A leader in the false-memory field, Dr. Loftus says it is not clear if Dr. Anderson is studying the suppression of memory, or a different type of effort. Perhaps the volunteers were distracting themselves so they wouldn't think of the word, she says.

Her studies have shown that memories can be distorted by suggestions, and that entirely false memories can be planted in people's mind. She has been an expert witness or consultant in hundreds of trials, including the famous McMartin preschool molestation case, one of the longest and most-publicized trials in U.S. history. Children at a daycare centre in California told of strange sex rituals such as "naked movie star," and "horsy" during which ponies and parakeets were killed. There were no convictions in the case.

In her experiments, Dr. Loftus has got people to believe that they were lost for an extended period as a child or witnessed a demonic possession.

When Alan Alda, the star of the television series M*A*S*H, visited the University of California for a science show he was hosting, she convinced him that he hated eggs because he had been sickened by them as a child. (She asked him questions about his lifelong history with foods, then told him that a computer had concluded he had got sick on eggs. Later, at a picnic, he refused to eat a hard-boiled egg.)

Ira Hyman, a psychology professor at Western Washington University in Bellingham, has also done work on how false childhood memories are created. He says Dr. Anderson appears to be studying the process of inhibiting a thought, which may be different than repressing a troubling memory.

Still, he says the idea that the same parts of the brain light up when we inhibit physical actions as when we inhibit thoughts is fascinating, and worth further probing.

Dr.

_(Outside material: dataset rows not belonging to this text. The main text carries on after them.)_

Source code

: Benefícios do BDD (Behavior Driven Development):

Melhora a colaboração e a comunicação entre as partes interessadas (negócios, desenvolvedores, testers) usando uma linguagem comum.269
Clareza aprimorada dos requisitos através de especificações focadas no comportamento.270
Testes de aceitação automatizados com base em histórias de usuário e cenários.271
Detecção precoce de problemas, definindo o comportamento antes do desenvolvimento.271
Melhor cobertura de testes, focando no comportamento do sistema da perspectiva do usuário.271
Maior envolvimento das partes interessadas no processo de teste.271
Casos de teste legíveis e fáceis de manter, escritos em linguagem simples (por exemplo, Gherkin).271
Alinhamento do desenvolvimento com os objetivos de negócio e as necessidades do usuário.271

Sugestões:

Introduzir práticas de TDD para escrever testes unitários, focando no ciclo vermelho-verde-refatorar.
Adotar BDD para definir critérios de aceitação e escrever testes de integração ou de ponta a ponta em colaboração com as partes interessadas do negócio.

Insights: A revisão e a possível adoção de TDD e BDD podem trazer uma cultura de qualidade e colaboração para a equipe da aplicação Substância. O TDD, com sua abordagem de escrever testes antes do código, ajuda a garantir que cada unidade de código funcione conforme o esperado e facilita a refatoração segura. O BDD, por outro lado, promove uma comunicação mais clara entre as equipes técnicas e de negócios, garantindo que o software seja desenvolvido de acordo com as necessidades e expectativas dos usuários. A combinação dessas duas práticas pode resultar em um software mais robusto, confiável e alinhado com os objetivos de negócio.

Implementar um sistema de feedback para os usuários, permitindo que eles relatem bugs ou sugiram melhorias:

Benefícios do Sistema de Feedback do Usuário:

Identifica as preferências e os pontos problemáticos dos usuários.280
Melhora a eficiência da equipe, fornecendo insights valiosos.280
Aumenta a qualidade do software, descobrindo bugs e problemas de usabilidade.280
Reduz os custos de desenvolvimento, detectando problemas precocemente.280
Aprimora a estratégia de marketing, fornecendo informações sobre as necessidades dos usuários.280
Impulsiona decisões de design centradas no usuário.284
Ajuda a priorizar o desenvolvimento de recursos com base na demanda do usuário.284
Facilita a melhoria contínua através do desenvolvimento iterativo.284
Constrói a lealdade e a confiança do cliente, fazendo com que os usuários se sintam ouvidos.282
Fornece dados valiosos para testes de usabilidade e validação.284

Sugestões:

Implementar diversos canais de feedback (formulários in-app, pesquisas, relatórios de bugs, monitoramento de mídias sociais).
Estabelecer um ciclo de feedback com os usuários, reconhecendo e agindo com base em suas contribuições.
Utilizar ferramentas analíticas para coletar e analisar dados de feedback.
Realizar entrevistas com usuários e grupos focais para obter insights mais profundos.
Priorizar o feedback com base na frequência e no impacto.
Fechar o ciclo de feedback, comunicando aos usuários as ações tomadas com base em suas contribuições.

Hyman describes himself as a moderate in the debate over repressed memories. There are compelling case studies that people can forget a traumatic event for a long time, he says. There is also is strong evidence that shows it is very easy for people to create false memories. "Both things happen," he says. "I know of no reliable way to tell the difference."

Dr. Anderson concedes that there is no proof that the phenomenon he has been studying is what happens when people push disturbing memories out of their conscious thoughts.

But he says there is some evidence that points in that direction. There are studies that show children who were abused by a trusted caregiver are far more likely to forget the experience -- at least for a period of time -- than children who were abused by a total stranger. The children are dependent on that caregiver, and maintaining a relationship with them is essential to their survival, he says.

What intrigued Dr. Anderson, and prompted his research on repression, is that they forget the abuse even though they faced daily reminders of it -- the presence of the perpetrator. He sees this as a sign that they may have deliberately repressed the memories of abuse, perhaps in the same way the participants in his study pushed the word they had just memorized out of their minds.

He hopes that his work will provide a new tool for investigating repressed memories. But he says it might also prove useful for patients with post-traumatic stress disorder, experiencing disturbing flashbacks of violent or stressful occurrences.

Dr. Anderson is now planning a study to see if the network he has mapped out for everyday forgetting is somehow defective or disabled in the brains of people who have difficulty controlling their most troubling memories.